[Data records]
[start]
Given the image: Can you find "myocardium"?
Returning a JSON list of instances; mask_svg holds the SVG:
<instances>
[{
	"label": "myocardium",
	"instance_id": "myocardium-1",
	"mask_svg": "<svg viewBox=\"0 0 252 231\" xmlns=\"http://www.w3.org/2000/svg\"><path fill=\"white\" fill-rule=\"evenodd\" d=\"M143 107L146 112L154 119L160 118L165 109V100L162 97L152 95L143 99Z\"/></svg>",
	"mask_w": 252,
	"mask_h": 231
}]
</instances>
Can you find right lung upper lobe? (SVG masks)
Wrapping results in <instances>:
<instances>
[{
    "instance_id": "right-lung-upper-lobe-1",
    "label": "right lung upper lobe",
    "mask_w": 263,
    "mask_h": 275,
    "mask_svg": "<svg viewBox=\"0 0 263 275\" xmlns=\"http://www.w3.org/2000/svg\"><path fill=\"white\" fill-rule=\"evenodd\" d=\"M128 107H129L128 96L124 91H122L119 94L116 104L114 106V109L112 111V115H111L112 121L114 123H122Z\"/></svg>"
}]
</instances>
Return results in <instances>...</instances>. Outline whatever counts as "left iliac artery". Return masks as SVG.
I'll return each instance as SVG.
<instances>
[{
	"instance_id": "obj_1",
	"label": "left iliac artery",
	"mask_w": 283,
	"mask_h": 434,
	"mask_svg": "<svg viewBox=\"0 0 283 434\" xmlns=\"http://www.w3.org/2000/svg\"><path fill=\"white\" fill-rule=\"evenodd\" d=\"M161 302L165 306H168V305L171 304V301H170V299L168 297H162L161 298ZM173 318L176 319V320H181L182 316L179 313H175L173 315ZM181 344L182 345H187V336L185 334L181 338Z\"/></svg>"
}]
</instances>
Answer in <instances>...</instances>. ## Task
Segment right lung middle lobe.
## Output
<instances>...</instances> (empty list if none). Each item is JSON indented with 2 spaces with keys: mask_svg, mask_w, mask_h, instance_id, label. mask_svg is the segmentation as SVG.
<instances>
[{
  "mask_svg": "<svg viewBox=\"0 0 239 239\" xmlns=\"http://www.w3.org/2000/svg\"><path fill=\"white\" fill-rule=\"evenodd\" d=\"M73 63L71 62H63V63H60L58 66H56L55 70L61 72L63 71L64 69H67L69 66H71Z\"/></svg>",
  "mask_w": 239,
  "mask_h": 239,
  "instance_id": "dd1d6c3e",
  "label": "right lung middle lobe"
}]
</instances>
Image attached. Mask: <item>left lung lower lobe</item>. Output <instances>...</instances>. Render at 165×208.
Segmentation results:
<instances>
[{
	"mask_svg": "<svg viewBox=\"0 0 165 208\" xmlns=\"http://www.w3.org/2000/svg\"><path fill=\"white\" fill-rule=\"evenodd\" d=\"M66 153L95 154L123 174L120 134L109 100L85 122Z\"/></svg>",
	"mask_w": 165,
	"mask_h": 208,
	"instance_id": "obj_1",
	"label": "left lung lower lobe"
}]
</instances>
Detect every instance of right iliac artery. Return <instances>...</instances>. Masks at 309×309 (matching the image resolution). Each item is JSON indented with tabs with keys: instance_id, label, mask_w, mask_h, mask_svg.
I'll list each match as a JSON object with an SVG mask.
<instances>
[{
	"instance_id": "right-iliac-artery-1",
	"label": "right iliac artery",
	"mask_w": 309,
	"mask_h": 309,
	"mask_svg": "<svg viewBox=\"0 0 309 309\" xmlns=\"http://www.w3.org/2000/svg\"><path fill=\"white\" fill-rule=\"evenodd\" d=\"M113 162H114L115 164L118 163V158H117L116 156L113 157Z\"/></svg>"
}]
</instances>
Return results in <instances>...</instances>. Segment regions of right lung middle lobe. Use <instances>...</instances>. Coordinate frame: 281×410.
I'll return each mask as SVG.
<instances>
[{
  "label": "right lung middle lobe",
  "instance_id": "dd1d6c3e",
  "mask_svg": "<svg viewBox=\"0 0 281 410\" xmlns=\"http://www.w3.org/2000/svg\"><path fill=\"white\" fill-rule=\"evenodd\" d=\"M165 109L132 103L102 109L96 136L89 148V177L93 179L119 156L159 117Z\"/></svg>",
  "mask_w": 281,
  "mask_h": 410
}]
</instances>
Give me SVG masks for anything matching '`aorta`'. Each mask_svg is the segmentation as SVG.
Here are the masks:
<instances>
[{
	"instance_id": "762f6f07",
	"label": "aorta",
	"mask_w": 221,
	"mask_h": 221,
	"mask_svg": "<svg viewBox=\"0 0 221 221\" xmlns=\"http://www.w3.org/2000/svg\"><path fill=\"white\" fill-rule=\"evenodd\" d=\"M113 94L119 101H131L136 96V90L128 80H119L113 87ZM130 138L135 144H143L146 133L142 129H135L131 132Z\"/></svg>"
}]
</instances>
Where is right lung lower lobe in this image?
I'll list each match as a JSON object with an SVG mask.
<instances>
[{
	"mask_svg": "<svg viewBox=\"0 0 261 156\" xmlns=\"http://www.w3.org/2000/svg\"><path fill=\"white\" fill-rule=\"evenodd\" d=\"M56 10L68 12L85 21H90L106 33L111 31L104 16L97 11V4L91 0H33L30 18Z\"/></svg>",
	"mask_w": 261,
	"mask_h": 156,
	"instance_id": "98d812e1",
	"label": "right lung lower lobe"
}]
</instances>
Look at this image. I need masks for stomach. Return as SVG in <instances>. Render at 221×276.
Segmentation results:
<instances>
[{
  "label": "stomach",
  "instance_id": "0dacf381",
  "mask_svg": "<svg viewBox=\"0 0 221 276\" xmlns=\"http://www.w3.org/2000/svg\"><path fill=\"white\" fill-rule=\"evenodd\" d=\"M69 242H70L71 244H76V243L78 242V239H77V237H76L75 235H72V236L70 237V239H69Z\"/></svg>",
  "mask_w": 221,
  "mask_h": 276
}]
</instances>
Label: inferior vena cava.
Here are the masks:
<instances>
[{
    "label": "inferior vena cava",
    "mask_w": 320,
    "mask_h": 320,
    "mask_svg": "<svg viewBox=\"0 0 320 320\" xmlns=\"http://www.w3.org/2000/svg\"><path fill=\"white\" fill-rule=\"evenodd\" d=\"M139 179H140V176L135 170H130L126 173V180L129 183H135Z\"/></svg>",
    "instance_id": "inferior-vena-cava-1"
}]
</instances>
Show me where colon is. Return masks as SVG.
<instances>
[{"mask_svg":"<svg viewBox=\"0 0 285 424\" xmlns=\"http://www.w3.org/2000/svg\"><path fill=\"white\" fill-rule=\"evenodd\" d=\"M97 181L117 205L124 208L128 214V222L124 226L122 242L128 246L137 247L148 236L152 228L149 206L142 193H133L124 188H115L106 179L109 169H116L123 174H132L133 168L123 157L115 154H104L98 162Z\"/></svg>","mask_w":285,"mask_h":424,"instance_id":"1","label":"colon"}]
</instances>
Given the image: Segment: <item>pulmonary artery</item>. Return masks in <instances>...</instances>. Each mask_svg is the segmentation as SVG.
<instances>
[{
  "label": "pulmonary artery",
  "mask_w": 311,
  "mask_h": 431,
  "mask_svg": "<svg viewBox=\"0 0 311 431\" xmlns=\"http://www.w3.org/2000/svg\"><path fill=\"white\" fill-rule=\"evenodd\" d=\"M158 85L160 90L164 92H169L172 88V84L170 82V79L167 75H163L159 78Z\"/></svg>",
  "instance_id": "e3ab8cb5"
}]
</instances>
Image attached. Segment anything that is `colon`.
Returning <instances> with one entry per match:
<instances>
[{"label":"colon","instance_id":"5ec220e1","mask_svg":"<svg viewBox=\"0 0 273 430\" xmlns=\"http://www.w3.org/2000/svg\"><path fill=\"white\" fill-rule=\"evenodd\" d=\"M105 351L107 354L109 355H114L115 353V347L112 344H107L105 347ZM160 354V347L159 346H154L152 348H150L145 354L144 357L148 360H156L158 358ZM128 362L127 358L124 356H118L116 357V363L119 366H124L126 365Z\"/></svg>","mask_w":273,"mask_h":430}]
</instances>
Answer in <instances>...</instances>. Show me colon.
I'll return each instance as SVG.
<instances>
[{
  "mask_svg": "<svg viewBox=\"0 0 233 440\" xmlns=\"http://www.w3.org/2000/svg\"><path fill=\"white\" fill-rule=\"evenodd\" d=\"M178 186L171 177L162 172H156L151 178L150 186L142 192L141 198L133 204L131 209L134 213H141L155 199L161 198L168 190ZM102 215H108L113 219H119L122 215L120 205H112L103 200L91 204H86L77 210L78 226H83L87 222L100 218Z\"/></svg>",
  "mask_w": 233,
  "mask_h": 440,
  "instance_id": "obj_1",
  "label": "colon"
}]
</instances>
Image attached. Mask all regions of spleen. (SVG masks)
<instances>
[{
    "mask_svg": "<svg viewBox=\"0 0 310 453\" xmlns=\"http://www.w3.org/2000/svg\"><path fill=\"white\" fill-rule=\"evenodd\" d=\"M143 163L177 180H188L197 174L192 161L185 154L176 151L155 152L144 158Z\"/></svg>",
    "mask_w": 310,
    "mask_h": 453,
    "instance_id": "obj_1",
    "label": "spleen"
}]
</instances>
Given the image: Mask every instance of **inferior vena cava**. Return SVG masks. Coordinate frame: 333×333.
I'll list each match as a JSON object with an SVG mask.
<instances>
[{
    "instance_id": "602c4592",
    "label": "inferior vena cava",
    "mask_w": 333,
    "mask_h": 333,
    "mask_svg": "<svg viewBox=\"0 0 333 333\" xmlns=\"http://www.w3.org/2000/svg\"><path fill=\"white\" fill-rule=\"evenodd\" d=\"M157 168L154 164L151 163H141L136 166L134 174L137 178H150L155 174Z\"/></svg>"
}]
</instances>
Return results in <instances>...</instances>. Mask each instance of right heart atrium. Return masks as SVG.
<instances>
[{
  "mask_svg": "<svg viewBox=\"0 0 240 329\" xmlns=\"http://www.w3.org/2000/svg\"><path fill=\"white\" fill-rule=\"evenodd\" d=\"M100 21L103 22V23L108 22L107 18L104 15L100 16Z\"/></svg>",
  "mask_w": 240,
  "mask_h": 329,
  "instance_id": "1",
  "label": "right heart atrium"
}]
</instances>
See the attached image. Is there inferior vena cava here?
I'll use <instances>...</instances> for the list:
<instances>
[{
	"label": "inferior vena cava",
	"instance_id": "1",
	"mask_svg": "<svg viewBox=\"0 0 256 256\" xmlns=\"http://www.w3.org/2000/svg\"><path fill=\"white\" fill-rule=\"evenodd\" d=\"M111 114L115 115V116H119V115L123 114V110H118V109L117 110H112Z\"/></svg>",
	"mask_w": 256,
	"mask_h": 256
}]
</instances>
[end]
Reproduce the stretch of the rows above from the line containing "See the attached" through the end of the rows, both ends included.

RESULT OF THE TASK:
See the attached image. Is there inferior vena cava here?
I'll use <instances>...</instances> for the list:
<instances>
[{
	"label": "inferior vena cava",
	"instance_id": "1",
	"mask_svg": "<svg viewBox=\"0 0 256 256\" xmlns=\"http://www.w3.org/2000/svg\"><path fill=\"white\" fill-rule=\"evenodd\" d=\"M111 114L115 115V116H119V115L123 114V110H118V109L117 110H112Z\"/></svg>",
	"mask_w": 256,
	"mask_h": 256
}]
</instances>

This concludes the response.